Sullivan doesn’t know why her son decided to serve on submarines, but the night he got the dolphin badge given to all submariners, “I told him I might have to take a trip out to Halifax to peel him off the ceiling. He was so excited.”
Saunders even inspired his mother to join the Army reserves herself in 1990 when she was in her 40s. Sullivan almost went to Bosnia as a peacekeeper, too, until problems with her teeth kept her home. Looking back, she doesn’t regret missing out.
“When I saw the young fellows that came back and how it changed them, I was glad that I didn’t go,” she says.
The four years Sullivan spent in the Army reserves, where she worked mostly on logistics and recruiting, were only one chapter in a varied life that has also seen her drive trucks, volunteer as a rape crisis counsellor and serve as a school custodian.
It was while working at Harry Miller Middle School in Rothesay, N.B., on Oct. 6, 2004 that she received the news no mother or parent ever wants to hear. It was 20 minutes before the local TV station was to air a story on Saunders serving in the Navy.
“I was preparing myself to go down from work down to the staff room and watch the news to see the special-interest story,” she says. “And I received a phone call from my husband telling me what happened.”
Stuart hadn’t wanted to tell her by phone, but their home was 40 minutes away from the school and he knew she was about to watch the news.
“I relive that phone call for a week every year,” Sullivan says. “A week before Chris’s anniversary, I relive that phone call. And it’s a hard go.
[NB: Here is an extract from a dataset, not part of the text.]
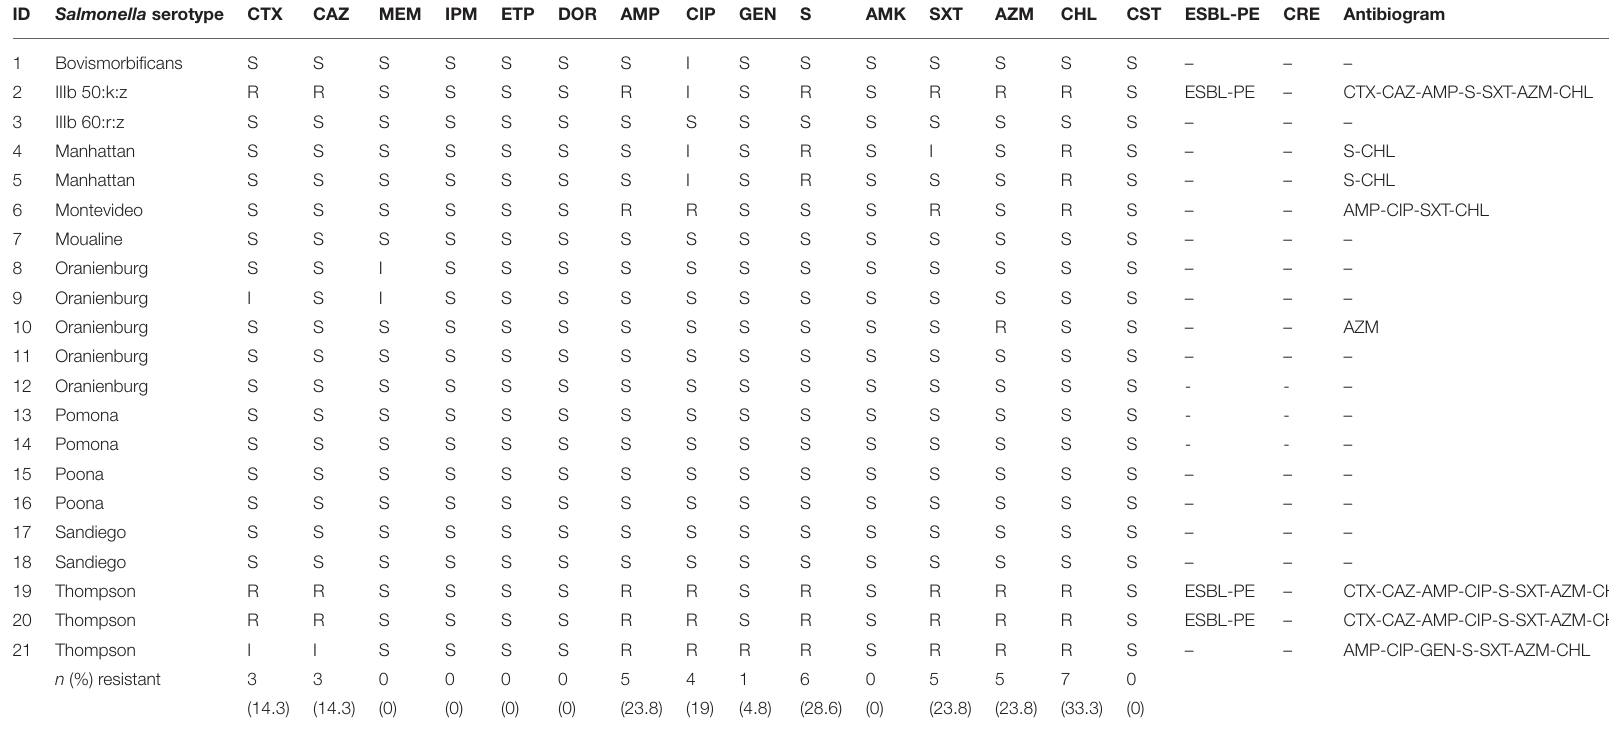
TABLE 3 | Antimicrobial sensitivity of Salmonella enterica isolates against individual antimicrobials using disk diffusion test. ID Salmonella serotype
Even 16 years later.”
Seawater had managed to get into HMCS Chicoutimi through an open hatch while the submarine was crossing the Atlantic the previous day. It shorted out an electrical panel, causing a major fire and leaving the submarine in the ocean without power.
Saunders was one of several submariners who suffered smoke and gas inhalation. He was eventually airlifted from the vessel, but died soon after. His death was announced by prime minister Paul Martin in the House of Commons.
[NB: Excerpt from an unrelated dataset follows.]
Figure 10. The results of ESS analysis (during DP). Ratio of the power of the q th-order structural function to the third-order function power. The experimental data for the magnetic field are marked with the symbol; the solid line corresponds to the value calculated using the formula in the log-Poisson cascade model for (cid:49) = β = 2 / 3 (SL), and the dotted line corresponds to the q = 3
Sullivan credits her husband with helping her through the dark days and weeks that followed. She also more recently started getting together with a group of other mothers in the area who have lost children.
“We are an amazing support system for each other,” she says. “We have a good time together, and we all share the same thing. So we can honestly talk about our kids and nobody has to worry about saying the wrong thing. Because there is no wrong thing.”
In the months and years after the electrical fire that killed Saunders on Oct. 6, 2004, a great number of questions were raised about the reasons for the tragedy and whether it could have been avoided.
Some focused on the actions of the captain and crew, including the decision to leave a hatch open and the delay in evacuating Saunders and other injured sailors.
A military board of inquiry later cleared them of any blame.
Others focused on the Jean Chrétien government’s decision to buy second-hand submarines from Britain rather than building new ones, while some blamed the British for not properly caring for the vessels.
The incident has continued to hover over the Royal Canadian Navy’s submarine fleet, which has spent more time in repair dock than at sea over the ensuing 16 years.
Sullivan says she has opinions about Canada’s submarines but she keeps them to herself. What she will say is that she doesn’t blame anyone for her son’s death, which she describes as a “very, very, very tragic accident.”
“Everybody did their job to the best of their ability,” she says. “And they did a great job. Unfortunately, my son didn’t make it.”
When Sullivan was in Halifax to receive her silver cross from the Legion, she met several of the Navy’s current crop of submariners. To her surprise, they held a private ceremony to make her an honorary submariner, with one giving her his dolphin badge.
With COVID-19, Remembrance Day in Canada this year will be very different. Sullivan is nonetheless hoping Canadians will take the time on Nov. 11 to remember those like her son who made the ultimate sacrifice.